If UEFI (and VBE), setting in /boot/loader.conf (besides kern.vt.color.colornum.rgb) teken.fg_color="yellow" will colorize on all consoles the text yellow. Kernel messages in bright yellow, all other messages dark yellow.

teken.fg_color-01.png teken.fg_color-02.png

If BIOS, set in /etc/rc.conf allscreens_flags="yellow". This will colorize the text on all screens after /etc/rc.conf is read. Here with a login and NFS bad exports list log messages.

BIOS_allscreens_text_yellow.png

Note that BIOS doesn't support vt(4) color override:
Code:
     kern.vt.color.colornum.rgb
             ...
             Note: The vt VGA hardware driver does not support palette
             configuration.
 
How to colorize the text in system console and virtual consoles depends on your platforms firmware. BIOS - VT(vga), or UEFI framebuffer - VT(efifb).
Code:
 # sysctl machdep.bootmethod

 # dmesg | grep 'VT('
There was also a VESA BIOS Extension (VBE) framebuffer support - VT(vbefb), but this was removed from 14.2 and upwards (including stable/13). It can be enabled again, reverting the changes, see https://forums.freebsd.org/threads/freebsd-14-2-bootsplash-gone.96142/post-684017 .

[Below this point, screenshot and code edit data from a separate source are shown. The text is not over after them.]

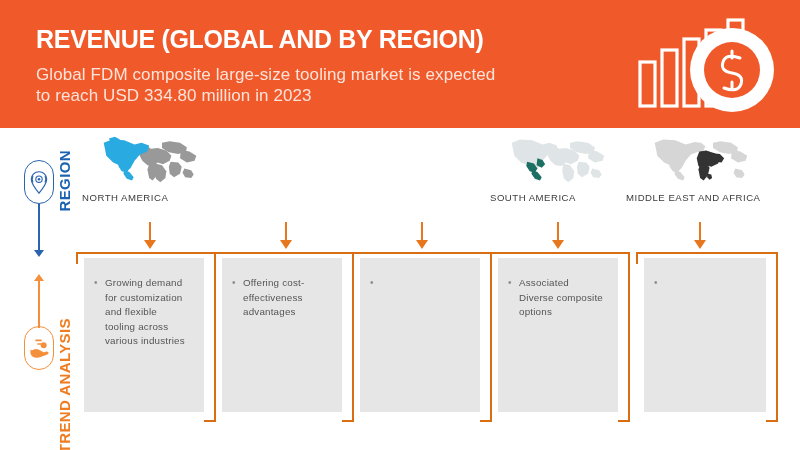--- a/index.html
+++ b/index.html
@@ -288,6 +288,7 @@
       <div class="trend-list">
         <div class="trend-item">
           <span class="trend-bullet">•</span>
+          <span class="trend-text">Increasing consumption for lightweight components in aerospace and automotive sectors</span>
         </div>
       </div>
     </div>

If UEFI (and VBE), setting in /boot/loader.conf (besides kern.vt.color.colornum.rgb) teken.fg_color="yellow" will colorize on all consoles the text yellow. Kernel messages in bright yellow, all other messages dark yellow.

View attachment 21355 View attachment 21356

If BIOS, set in /etc/rc.conf allscreens_flags="yellow". This will colorize the text on all screens after /etc/rc.conf is read. Here with a login and NFS bad exports list log messages.

View attachment 21357

Note that BIOS doesn't support vt(4) color override:
Code:
     kern.vt.color.colornum.rgb
             ...
             Note: The vt VGA hardware driver does not support palette
             configuration.
Thanks, I'll try this.
 
If BIOS, set in /etc/rc.conf allscreens_flags="yellow". This will colorize the text on all screens after /etc/rc.conf is read. Here with a login and NFS bad exports list log messages.
This doesn't work. This is now officially a circadian rhythm apocalypse. The log messages still get printed in white color.
(I have BIOS).
Is this a kernel config issue?
 
Is the kernel GENERIC or a custom built?

So far, on a test 14.2-RELEASE (GENERIC kernel, BIOS firmware) VM, the message logs are colorized yellow when allscreens_flags="yellow" is set.
Ok, this is interesting then.
It's GENERIC kernel. It's 14.1. It's i386. It's bare metal, not VM.
Could 14.2 vs 14.1 version be the reason? Or maybe it's because you're on a VM?